Records provided:
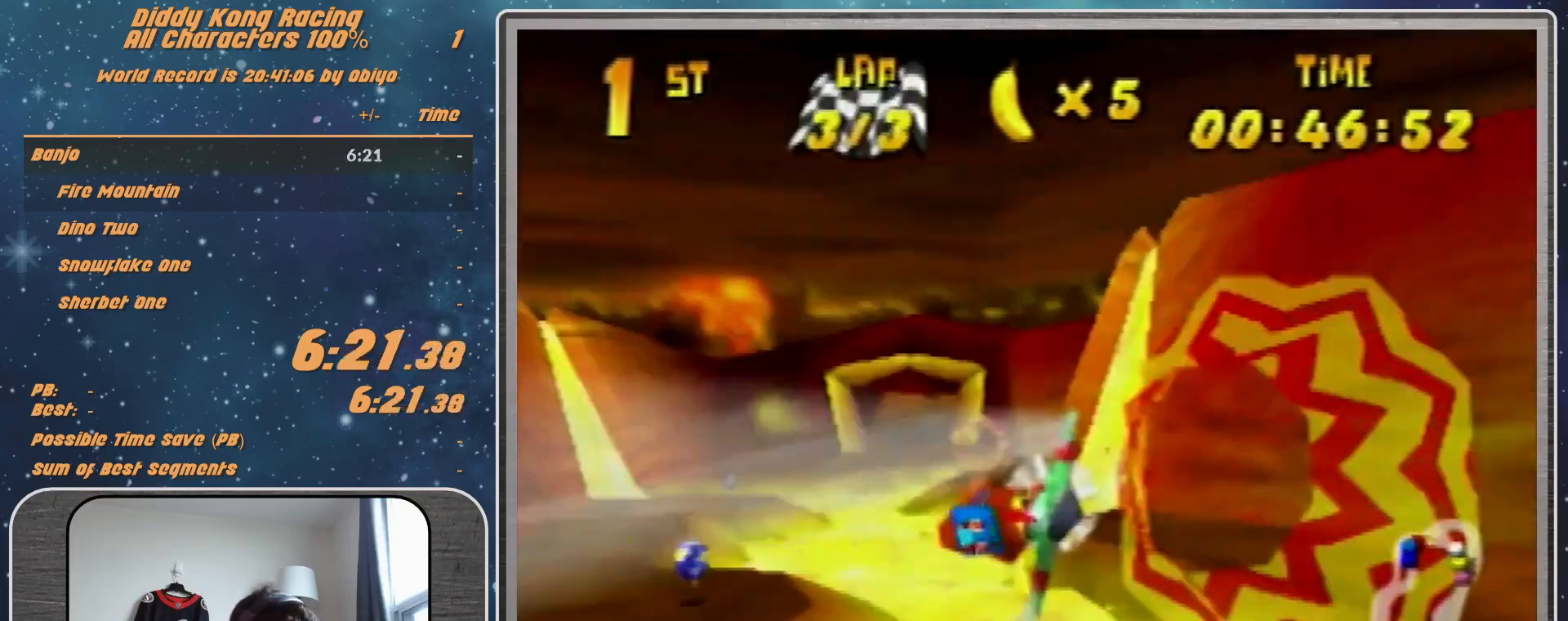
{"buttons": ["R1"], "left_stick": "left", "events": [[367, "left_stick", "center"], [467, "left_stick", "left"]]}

==

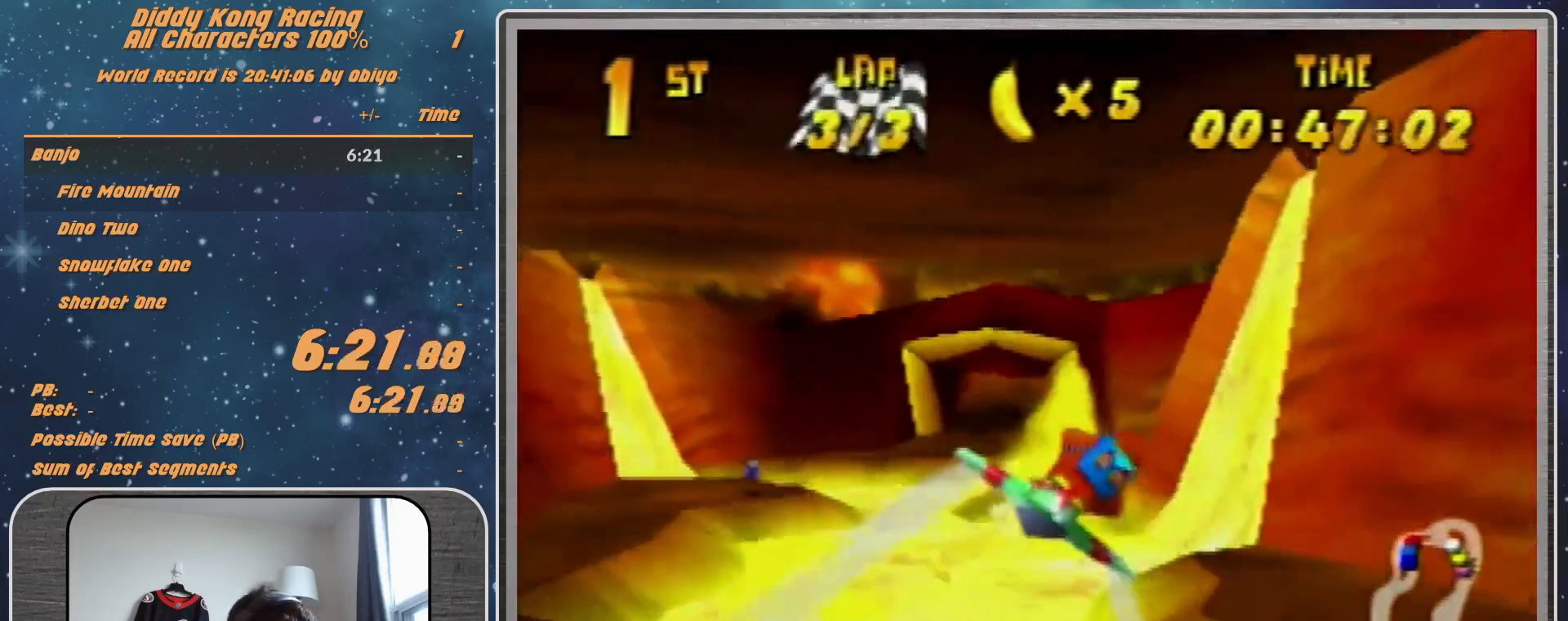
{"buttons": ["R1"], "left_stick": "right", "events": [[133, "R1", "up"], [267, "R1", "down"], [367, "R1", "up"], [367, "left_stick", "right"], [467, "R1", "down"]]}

==

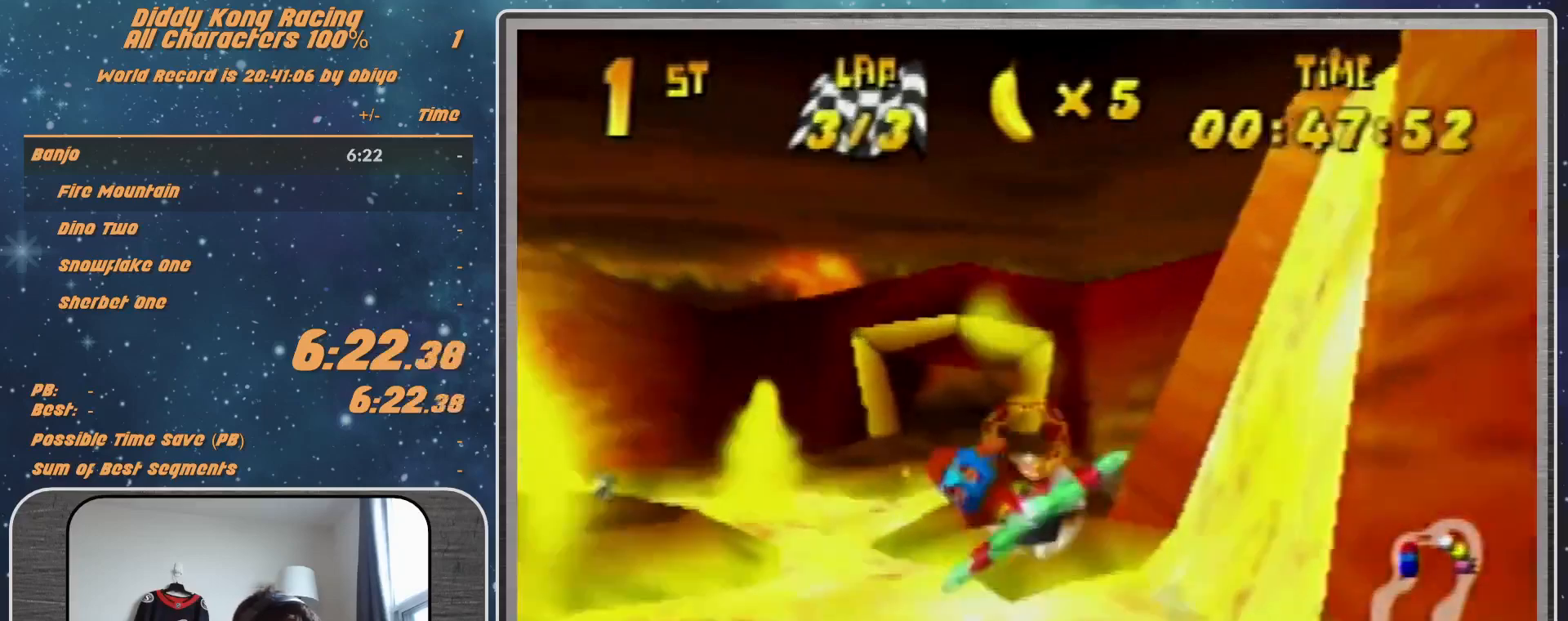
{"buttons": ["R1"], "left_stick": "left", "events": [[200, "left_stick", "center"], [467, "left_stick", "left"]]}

What is being asked: Find how many lines of the listing hold "center" and give the number by itself.

Answer section: 2